Irrespective of what is stated above, if less than 3 years’ premiums have been paid and the Policyholder’s Fund Value is not sufficient to recover the charges, the policy shall terminate and thereafter revival will not be entertained. If 3 years or more than 3 years premiums have been paid and the Policyholder’s Fund Value reduces to one annualized premium, the policy shall terminate and Policyholder’s Fund Value as on such date shall be refunded to the Life Assured and thereafter revival will not be allowed.

vii) Conversion to annuity at Vesting dateOn surviving to the date of vesting, the Policyholder’s Fund Value will compulsorily be utilised to provide an annuity based on the then prevailing immediate annuity rates under the relevant annuity option.  An option will also be there to commute up to one-third of the Policyholder’s Fund Value at the time of vesting of the annuity, which shall be paid as a lump sum. In case commutation is opted for, the amount of annuity/pension available will be reduced proportionately. There will also be an option to purchase pension from any other life insurance company registered with IRDA subject to Regulatory provisions. If you opt to purchase pension from any other life insurance Company, you will have to inform it to the Corporation six months prior to the vesting date. In such case, LIC will transfer the Policyholder’s Fund Value directly to the chosen Company.

Notwithstanding the above mentioned, in case the amount at the vesting date is insufficient to purchase the minimum amount of annuity allowed by LIC, then the balance in the Policyholder’s Fund Value at the vesting date shall be refunded to the Policyholder.

4. Reinstatement:

A policy once surrendered cannot be reinstated. 

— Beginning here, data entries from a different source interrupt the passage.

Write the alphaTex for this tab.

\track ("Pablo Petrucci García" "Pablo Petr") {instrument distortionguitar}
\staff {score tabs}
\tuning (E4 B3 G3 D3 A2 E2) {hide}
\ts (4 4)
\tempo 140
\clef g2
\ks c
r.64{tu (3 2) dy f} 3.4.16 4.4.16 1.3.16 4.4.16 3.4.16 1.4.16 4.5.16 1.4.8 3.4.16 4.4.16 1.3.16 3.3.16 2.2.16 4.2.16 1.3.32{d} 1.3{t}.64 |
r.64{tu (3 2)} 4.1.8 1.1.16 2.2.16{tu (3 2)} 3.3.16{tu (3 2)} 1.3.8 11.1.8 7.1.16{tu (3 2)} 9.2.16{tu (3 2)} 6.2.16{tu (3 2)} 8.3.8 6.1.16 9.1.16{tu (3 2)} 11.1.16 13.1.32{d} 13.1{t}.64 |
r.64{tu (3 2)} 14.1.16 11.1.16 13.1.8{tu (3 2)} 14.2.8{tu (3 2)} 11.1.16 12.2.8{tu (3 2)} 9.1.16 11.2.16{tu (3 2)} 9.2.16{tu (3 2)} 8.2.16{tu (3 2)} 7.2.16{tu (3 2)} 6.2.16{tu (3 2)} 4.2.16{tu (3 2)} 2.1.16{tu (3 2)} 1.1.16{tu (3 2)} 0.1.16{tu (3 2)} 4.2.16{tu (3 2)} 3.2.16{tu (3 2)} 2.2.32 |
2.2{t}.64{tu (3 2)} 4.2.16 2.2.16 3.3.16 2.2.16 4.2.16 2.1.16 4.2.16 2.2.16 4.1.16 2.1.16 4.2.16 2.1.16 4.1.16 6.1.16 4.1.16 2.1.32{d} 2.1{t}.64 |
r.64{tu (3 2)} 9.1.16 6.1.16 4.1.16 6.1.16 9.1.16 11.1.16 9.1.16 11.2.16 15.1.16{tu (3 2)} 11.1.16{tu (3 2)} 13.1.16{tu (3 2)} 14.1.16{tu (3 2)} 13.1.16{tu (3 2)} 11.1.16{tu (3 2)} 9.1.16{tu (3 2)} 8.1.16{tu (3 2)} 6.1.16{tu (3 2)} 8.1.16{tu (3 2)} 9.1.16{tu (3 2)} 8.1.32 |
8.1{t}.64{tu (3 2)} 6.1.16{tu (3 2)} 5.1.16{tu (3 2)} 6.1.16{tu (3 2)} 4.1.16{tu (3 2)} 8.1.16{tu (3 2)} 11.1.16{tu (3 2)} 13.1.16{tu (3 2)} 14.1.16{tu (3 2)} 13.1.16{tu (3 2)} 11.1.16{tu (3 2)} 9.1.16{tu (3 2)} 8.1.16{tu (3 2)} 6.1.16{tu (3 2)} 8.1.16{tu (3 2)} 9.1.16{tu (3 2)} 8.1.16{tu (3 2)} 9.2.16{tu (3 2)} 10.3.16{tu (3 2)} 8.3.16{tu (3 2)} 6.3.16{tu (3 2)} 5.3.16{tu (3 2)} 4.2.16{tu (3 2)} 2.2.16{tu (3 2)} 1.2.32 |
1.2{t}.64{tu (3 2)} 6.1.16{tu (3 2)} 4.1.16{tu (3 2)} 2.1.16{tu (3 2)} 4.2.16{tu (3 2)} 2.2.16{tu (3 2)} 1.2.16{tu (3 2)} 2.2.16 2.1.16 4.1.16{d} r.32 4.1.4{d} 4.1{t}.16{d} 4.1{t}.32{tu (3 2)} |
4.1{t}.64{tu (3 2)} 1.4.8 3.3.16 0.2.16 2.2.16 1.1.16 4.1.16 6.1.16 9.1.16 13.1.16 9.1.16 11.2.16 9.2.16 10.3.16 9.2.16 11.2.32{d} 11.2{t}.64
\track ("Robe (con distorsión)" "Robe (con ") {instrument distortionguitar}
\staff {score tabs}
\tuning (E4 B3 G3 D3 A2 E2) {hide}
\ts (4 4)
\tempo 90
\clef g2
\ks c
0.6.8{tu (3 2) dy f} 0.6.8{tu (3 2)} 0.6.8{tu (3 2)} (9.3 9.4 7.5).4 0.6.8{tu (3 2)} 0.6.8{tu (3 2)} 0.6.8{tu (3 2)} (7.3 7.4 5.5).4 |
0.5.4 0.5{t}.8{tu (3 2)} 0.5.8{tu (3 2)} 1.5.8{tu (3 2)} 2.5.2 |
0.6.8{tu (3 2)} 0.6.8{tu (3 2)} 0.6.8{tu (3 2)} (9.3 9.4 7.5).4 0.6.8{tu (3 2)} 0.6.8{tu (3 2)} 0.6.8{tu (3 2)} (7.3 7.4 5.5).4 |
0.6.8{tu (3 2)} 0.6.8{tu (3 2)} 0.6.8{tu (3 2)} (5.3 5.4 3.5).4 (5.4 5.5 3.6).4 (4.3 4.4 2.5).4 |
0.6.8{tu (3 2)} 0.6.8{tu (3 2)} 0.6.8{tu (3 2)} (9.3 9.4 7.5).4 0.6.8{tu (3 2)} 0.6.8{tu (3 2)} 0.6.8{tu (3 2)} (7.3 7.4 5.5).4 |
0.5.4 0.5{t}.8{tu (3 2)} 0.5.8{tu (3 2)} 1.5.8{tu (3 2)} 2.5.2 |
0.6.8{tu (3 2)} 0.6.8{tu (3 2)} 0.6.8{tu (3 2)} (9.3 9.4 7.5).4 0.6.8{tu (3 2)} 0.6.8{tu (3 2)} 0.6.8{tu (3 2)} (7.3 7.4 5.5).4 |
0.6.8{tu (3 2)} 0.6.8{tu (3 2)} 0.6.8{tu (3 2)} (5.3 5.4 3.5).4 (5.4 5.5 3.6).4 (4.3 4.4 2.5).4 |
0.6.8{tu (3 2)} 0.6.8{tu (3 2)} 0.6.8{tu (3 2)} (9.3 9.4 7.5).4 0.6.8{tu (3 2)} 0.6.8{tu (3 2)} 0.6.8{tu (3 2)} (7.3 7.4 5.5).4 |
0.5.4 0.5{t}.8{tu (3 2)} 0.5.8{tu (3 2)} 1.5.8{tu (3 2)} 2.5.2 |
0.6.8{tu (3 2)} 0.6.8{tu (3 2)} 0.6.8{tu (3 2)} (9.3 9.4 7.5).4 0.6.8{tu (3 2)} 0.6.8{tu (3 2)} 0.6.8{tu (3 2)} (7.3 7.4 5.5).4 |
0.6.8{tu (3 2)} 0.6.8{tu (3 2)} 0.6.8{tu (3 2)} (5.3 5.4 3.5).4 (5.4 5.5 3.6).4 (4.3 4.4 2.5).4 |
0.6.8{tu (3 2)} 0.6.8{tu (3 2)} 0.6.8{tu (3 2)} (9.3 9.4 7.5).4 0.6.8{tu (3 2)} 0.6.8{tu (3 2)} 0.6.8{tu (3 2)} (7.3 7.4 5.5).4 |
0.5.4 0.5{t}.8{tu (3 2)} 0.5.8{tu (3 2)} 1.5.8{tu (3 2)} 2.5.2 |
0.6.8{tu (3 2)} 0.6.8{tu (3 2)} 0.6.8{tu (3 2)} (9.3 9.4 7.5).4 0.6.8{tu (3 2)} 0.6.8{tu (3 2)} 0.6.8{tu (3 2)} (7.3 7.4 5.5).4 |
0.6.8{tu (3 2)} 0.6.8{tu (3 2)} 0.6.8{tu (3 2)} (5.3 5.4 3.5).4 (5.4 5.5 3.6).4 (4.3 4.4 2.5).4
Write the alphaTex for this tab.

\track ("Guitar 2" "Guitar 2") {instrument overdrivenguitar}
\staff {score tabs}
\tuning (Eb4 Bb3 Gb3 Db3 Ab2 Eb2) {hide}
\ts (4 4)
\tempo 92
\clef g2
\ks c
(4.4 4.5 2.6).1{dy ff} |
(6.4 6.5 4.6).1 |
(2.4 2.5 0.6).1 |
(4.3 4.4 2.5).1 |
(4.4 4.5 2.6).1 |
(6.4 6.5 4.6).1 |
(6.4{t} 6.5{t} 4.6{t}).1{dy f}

5. Risks borne by the Policyholder:


  1. LIC’s Market Plus – I is a Unit Linked Life Insurance product which is different from the traditional insurance products and is subject to the risk factors.
  2. The premium paid in Unit Linked Life Insurance policies are subject to investment risks associated with capital markets and the NAVs of the units may go up or down based on the performance of fund and factors influencing the capital market and the insured is responsible for his/her decisions.
  3. Life Insurance Corporation of India is only the name of the Insurance Company and LIC’s Market Plus - I is only the name of the unit linked life insurance contract and does not in any way indicate the quality of the contract, its future prospects or returns.
  4. Please know the associated risks and the applicable charges, from your Insurance agent or the Intermediary or policy document of the insurer.
  5. The various funds offered under this contract are the names of the funds and do not in any way indicate the quality of these plans, their future prospects and returns.
  6. All benefits under the policy are also subject to the Tax Laws and other financial enactments as they exist from time to time.
6. Cooling off period:

If you are not satisfied with the “Terms and Conditions” of the policy, you may return the policy to us within 15 days. The amount to be refunded in case the policy is returned within the cooling-off period shall be determined as under:
Value of units in the Policyholder’s Fund 
      Plus     unallocated premium. 
      Plus     PolicyAdministration charge deducted          
Less    charges @ Rs.0.20per thousand Life Cover Sum Assured if life cover is opted for or @ Rs. 0.20per thousand of Total Premiums payable during entire term of policy, if life cover is not opted for.
      Less    Actual cost of medical examination and special reports, if any.

7. Loan:
No loan will be available under this plan.

8. Assignment: 
Assignment is allowed under this plan during the deferment period.

9. Exclusions: 
In case the Life Assured commits suicide at any time within one year, the Corporation will not entertain any claim by virtue of the policy except to the extent of the Fund Value of the units held in the Policyholder’s Unit Account on death.